Texto do exercício:
——————————

O mais complicado é, sem dúvidas, entender que existe um jeito de se fazer música eletrônica que sofre, ainda hoje, com a massificação e que perdeu, ao longo das décadas, sua identidade e que hoje tenta se reconstruir como sempre deveria ter sido.

ORIGENS E PATERNIDADES
Para que entendamos melhor o gênero, precisamos conhecer seus avôs e avós, pessoas, trabalhos e projetos que iniciaram toda a trajetória para que a Electronic Body Music pudesse existir. Vamos voltar na década de 70 e tentar entender um movimento músico-cultural chamado krautrock.

A Alemanha passava por um período de intensa miséria, fruto do final da Segunda Guerra Mundial. Predominava um estilo conhecido como Schlager, muito popular na Europa. Consistia de músicas mais romantizadas, com letras que falavam de amor, de coisas boas. Os jovens deste período não gostavam deste tipo de música, acreditavam que ela não refletia a situação social em que viviam, queriam algum movimento que mexesse com o país, que mostrasse o quanto eles estavam revoltados. Paralelamente, também não queriam o rock, uma vez que ele era símbolo da dominação inglesa, queriam algo novo.

——————————

Dados fornecidos:
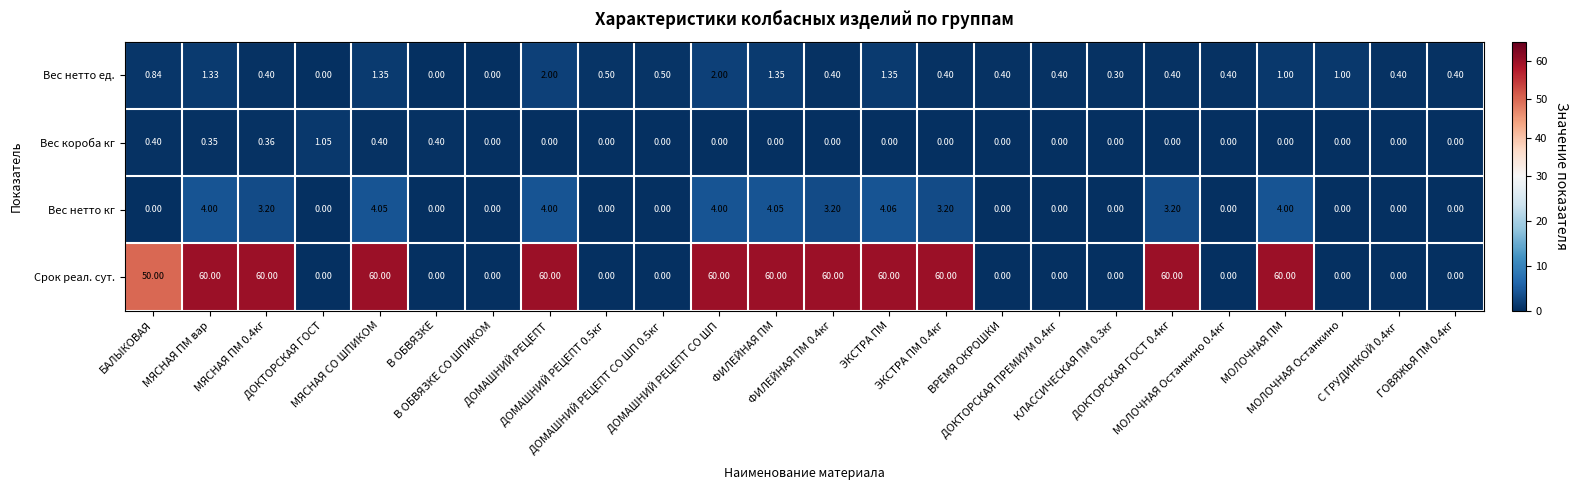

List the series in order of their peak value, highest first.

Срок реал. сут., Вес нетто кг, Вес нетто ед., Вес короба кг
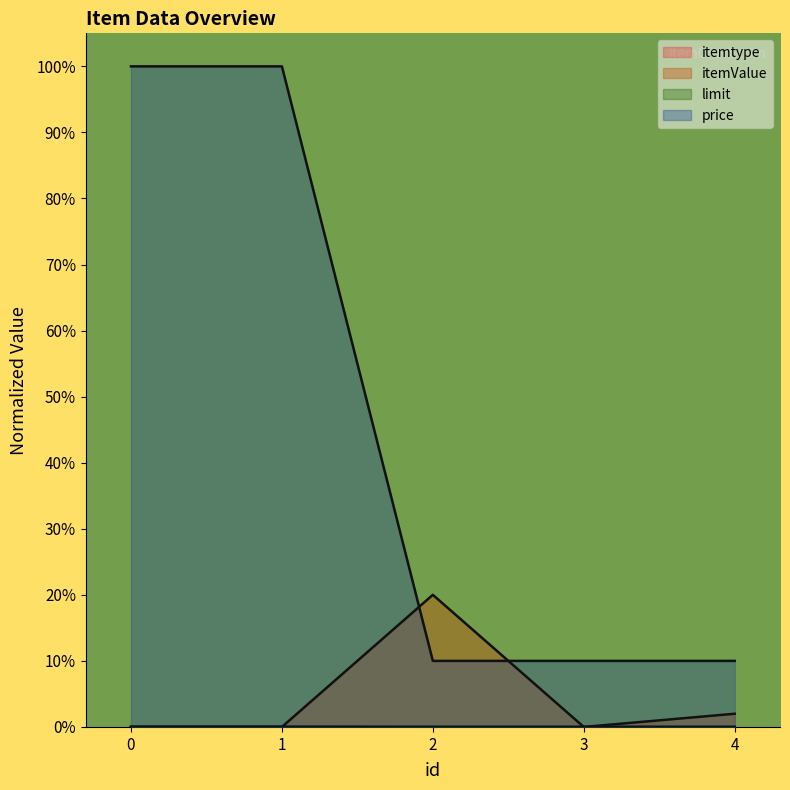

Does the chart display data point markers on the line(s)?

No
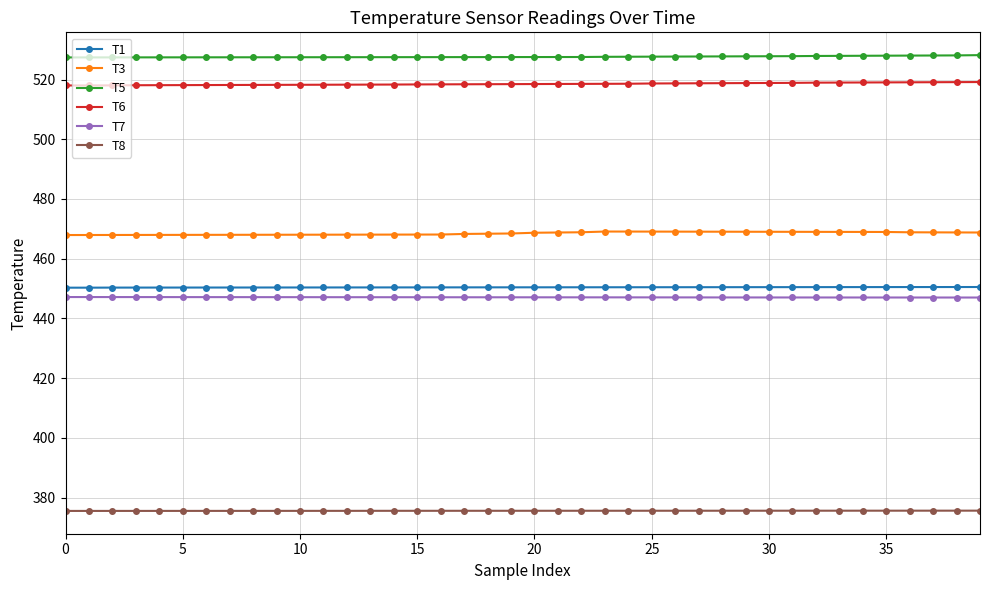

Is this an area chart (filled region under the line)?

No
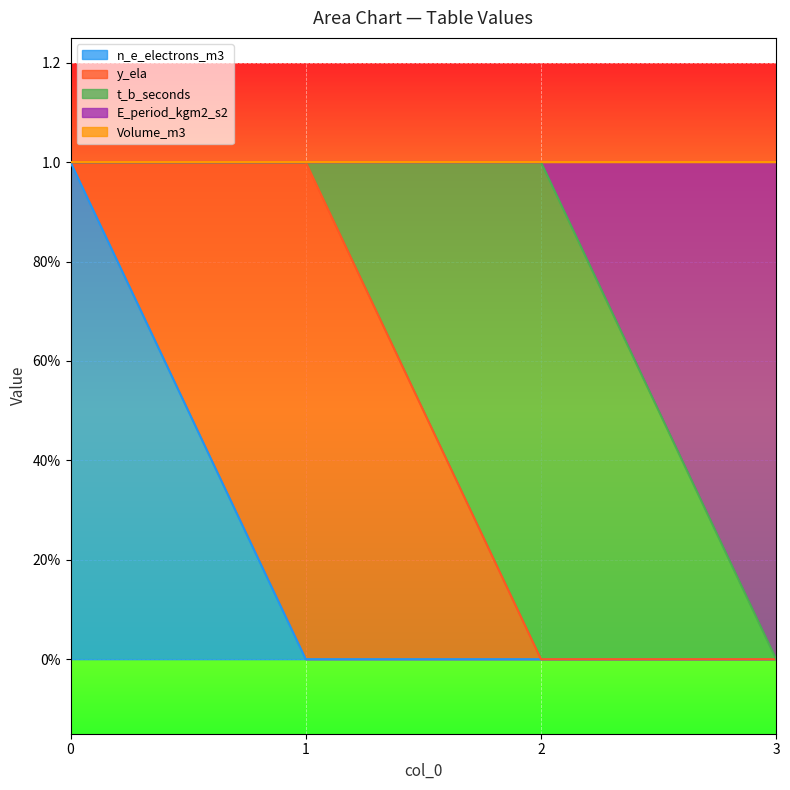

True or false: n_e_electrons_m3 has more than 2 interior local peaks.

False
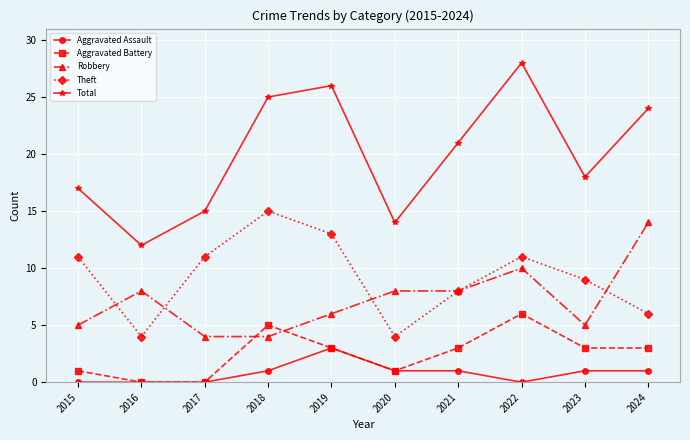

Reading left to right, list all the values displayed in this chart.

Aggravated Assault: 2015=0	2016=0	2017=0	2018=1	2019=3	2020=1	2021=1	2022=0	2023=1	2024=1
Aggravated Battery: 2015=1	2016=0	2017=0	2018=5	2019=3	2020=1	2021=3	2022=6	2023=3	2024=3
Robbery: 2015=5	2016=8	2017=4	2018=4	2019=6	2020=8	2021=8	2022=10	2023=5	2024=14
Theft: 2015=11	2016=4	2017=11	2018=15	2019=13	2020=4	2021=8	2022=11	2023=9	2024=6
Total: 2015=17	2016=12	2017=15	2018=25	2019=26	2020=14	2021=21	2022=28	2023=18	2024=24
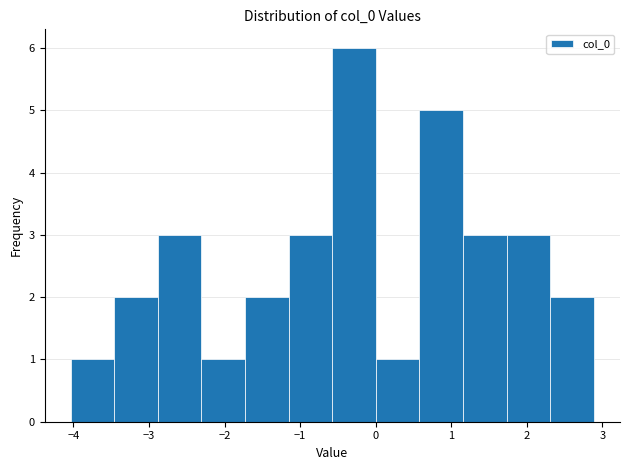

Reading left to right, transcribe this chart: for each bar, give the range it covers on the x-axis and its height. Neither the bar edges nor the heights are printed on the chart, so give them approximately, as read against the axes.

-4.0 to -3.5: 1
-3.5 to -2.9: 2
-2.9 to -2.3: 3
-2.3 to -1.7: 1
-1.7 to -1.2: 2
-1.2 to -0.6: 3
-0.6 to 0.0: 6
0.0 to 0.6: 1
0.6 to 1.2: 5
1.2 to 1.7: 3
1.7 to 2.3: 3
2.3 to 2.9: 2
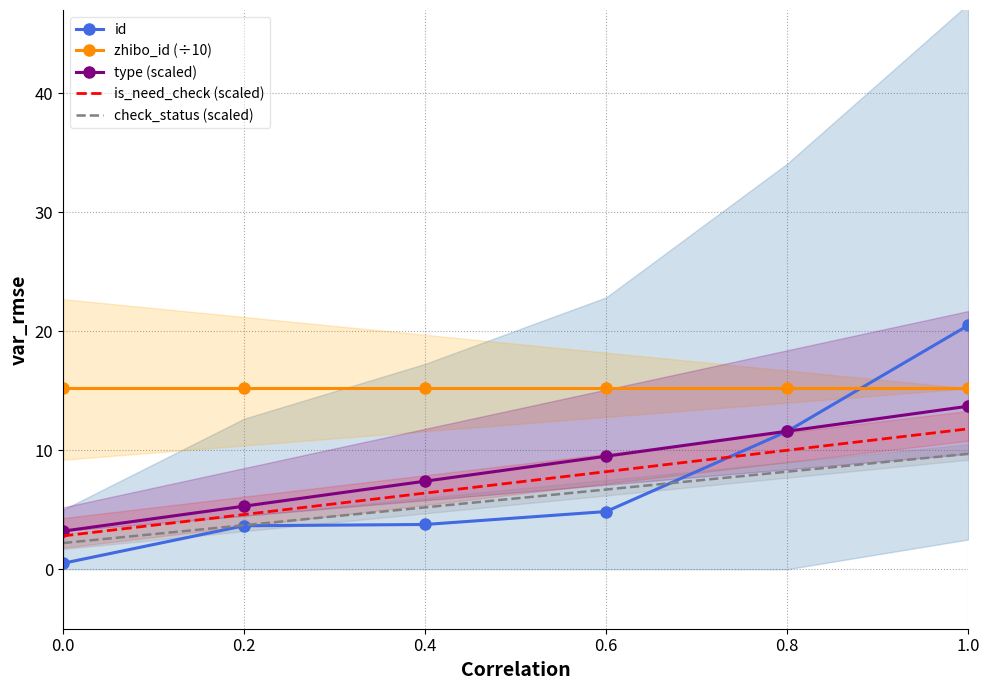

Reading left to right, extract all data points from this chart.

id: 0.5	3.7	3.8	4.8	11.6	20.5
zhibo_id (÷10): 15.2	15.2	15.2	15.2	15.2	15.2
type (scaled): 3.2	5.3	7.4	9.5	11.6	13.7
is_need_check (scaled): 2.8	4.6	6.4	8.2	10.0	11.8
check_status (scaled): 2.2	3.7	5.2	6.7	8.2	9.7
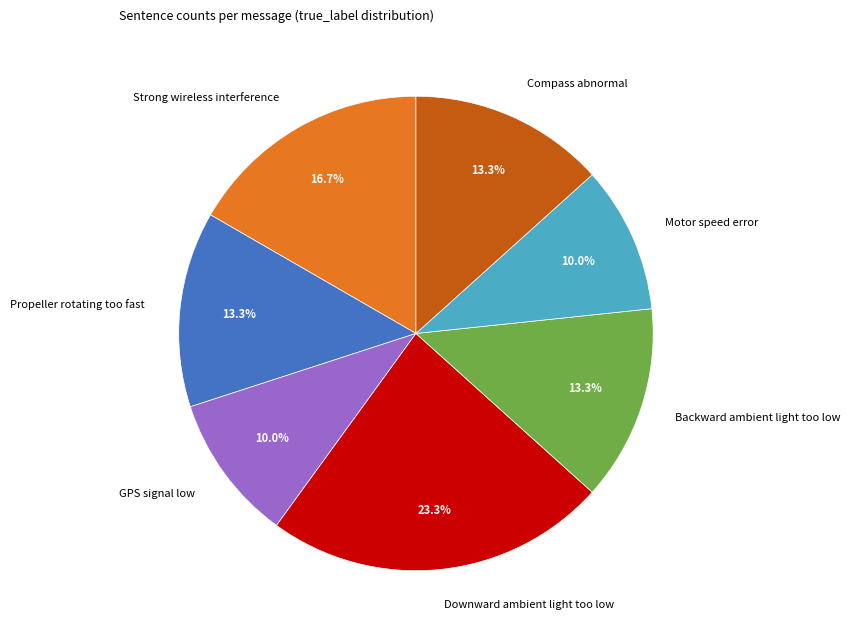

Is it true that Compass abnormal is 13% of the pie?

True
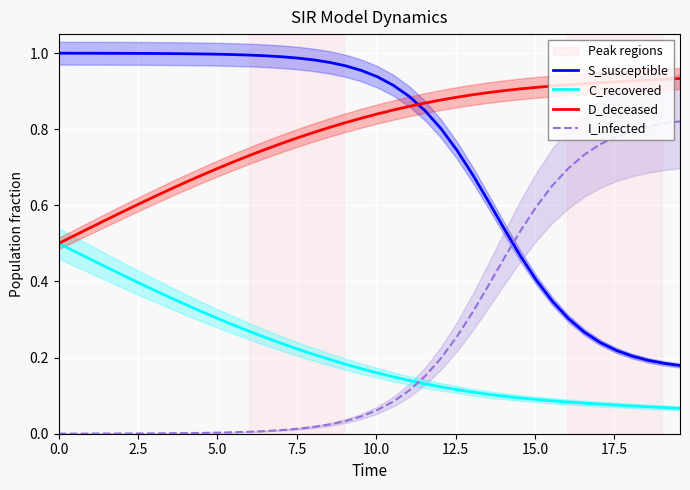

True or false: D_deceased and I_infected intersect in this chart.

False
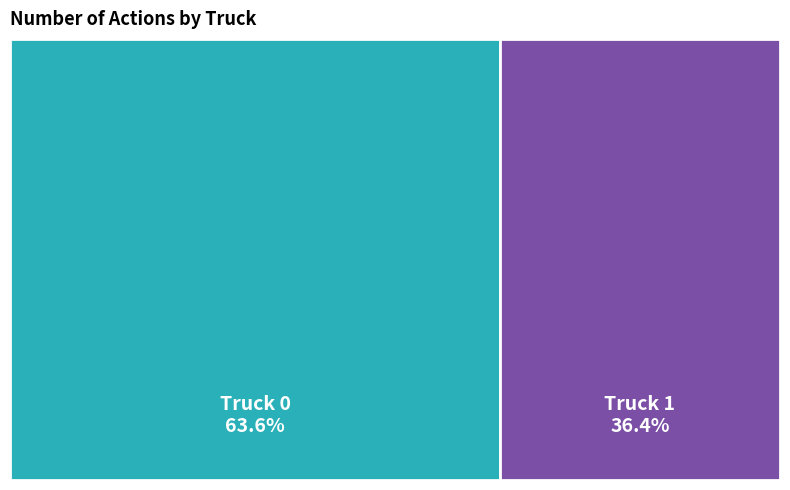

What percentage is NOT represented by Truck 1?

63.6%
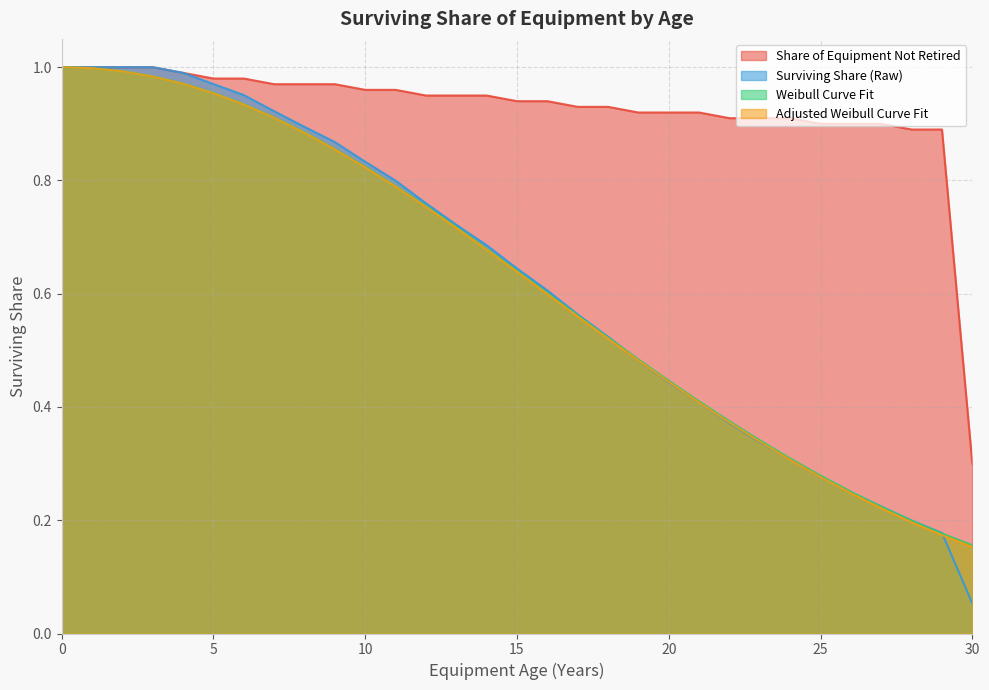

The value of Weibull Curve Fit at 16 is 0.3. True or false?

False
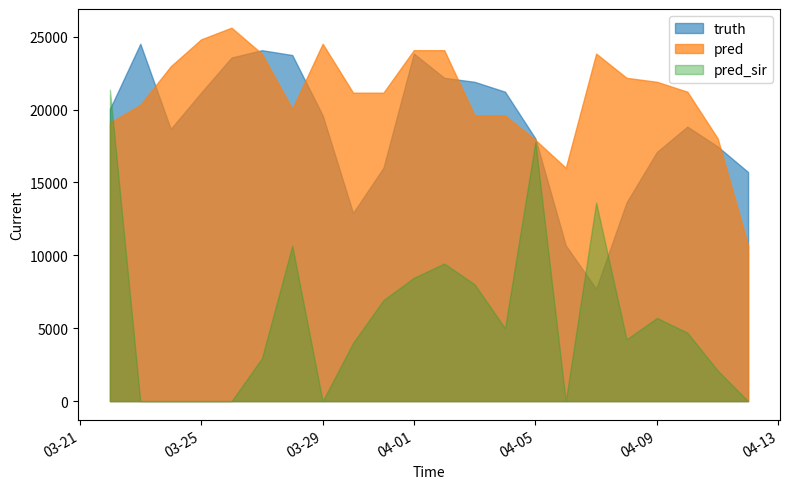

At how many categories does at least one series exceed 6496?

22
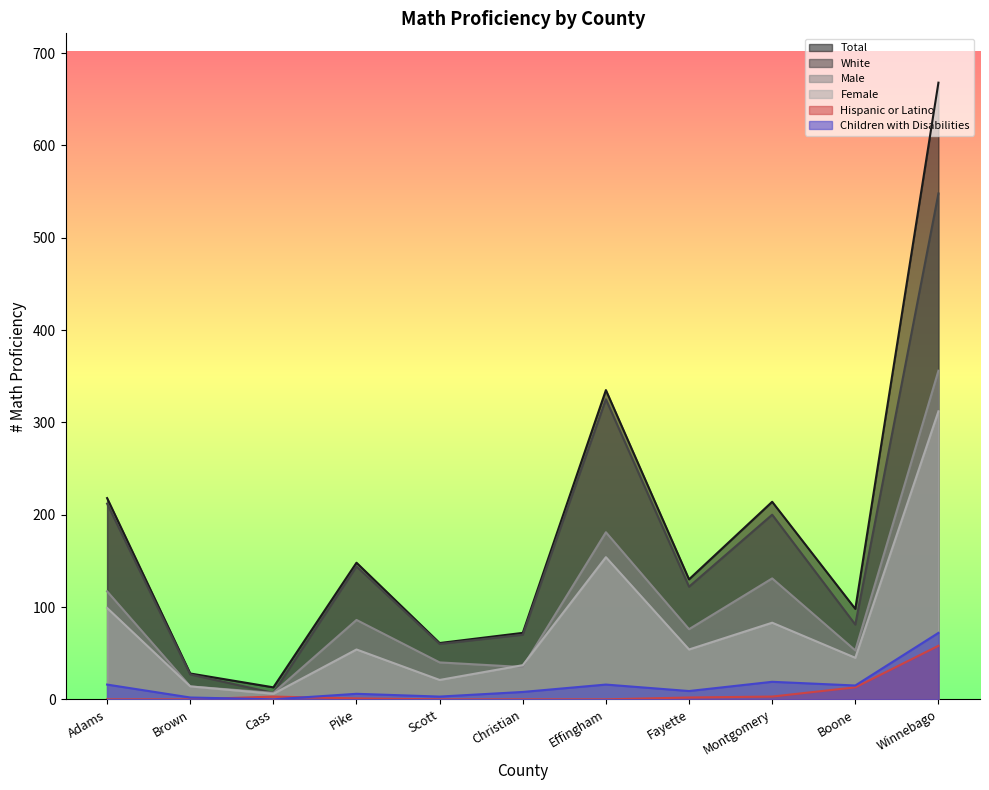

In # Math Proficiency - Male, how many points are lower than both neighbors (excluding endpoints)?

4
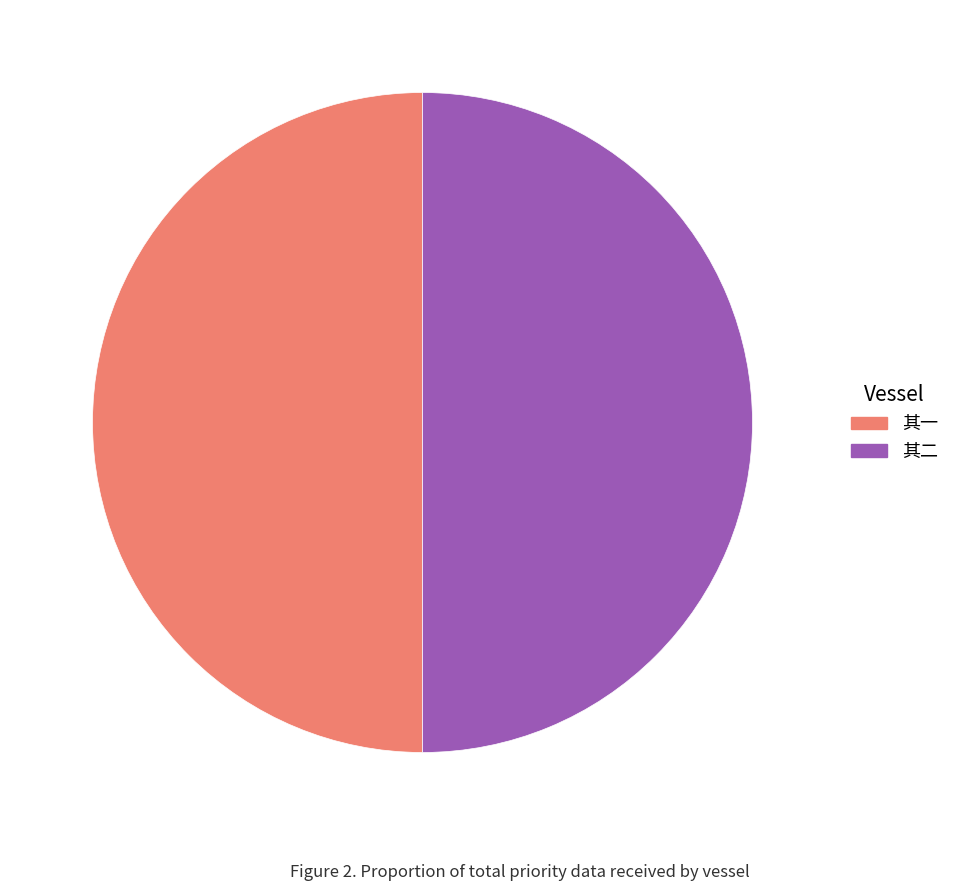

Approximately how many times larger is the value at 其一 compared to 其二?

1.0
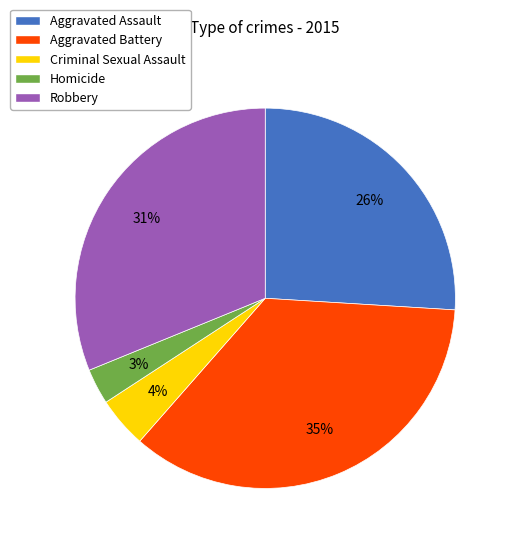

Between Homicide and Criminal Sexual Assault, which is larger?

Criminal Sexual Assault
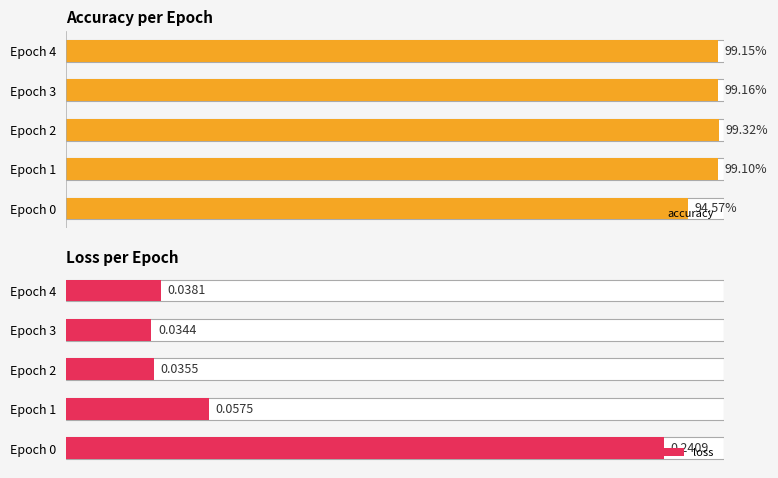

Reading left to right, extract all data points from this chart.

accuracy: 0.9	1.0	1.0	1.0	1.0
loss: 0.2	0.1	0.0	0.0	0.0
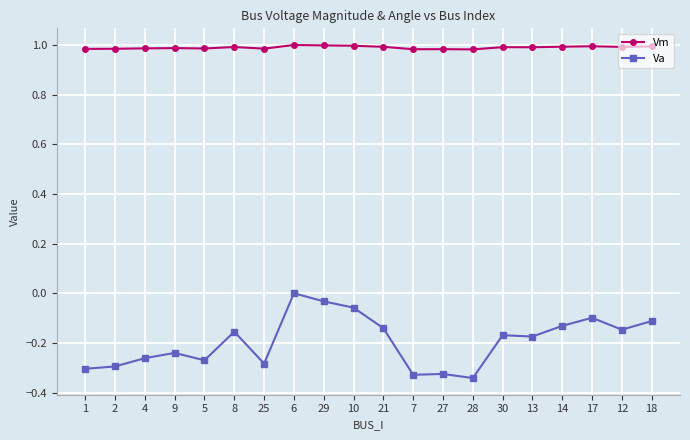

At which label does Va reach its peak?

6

——————————

Exercício A:
Reproduza sem nenhuma alteração as linhas das entradas, começando na linha que contém "-4.0 to -3.5: 1" e terminando na que contém "True or false: D_deceased", ambas incluídas. Deixe as imagens fora da resposta.
Exercício B:
Escreva a continuação do texto sobre a Electronic Body Music a partir da última frase apresentada.
O texto sobre a Electronic Body Music não tem relação alguma com as entradas.

Espaço da resposta A:
-4.0 to -3.5: 1
-3.5 to -2.9: 2
-2.9 to -2.3: 3
-2.3 to -1.7: 1
-1.7 to -1.2: 2
-1.2 to -0.6: 3
-0.6 to 0.0: 6
0.0 to 0.6: 1
0.6 to 1.2: 5
1.2 to 1.7: 3
1.7 to 2.3: 3
2.3 to 2.9: 2

Reading left to right, extract all data points from this chart.

id: 0.5	3.7	3.8	4.8	11.6	20.5
zhibo_id (÷10): 15.2	15.2	15.2	15.2	15.2	15.2
type (scaled): 3.2	5.3	7.4	9.5	11.6	13.7
is_need_check (scaled): 2.8	4.6	6.4	8.2	10.0	11.8
check_status (scaled): 2.2	3.7	5.2	6.7	8.2	9.7

Is it true that Compass abnormal is 13% of the pie?

True

True or false: D_deceased and I_infected intersect in this chart.

Espaço da resposta B:
Com o uso dos recentes sintetizadores (que ainda sim eram caros e complexos de serem usados) e o uso de formas não-convencionais de se fazer música fizeram com que nascesse uma música eletrônica, que não era parecida com o rock britânico e nem com nada feito anteriormente. Deram o nome de krautrock pelo fato de vir da Alemanha e era uma forma pejorativa, uma vez que kraut era a gíria usada para definir os alemães na Segunda Guerra Mundial.

Desta leva surgiu um grupo que ficou mundialmente conhecido como pais da música eletrônica, o Kraftwerk. Formado inicialmente por Florian Schneider-Esleben e Ralf Hütter em Düsseldorf, Alemanha, mais tarde contando com outros integrantes. Eram ex-alunos do grande músico Karlheinz Stockhausen, grande compositor que utilizava dos avanços da música concreta para a criação de ritmos musicais.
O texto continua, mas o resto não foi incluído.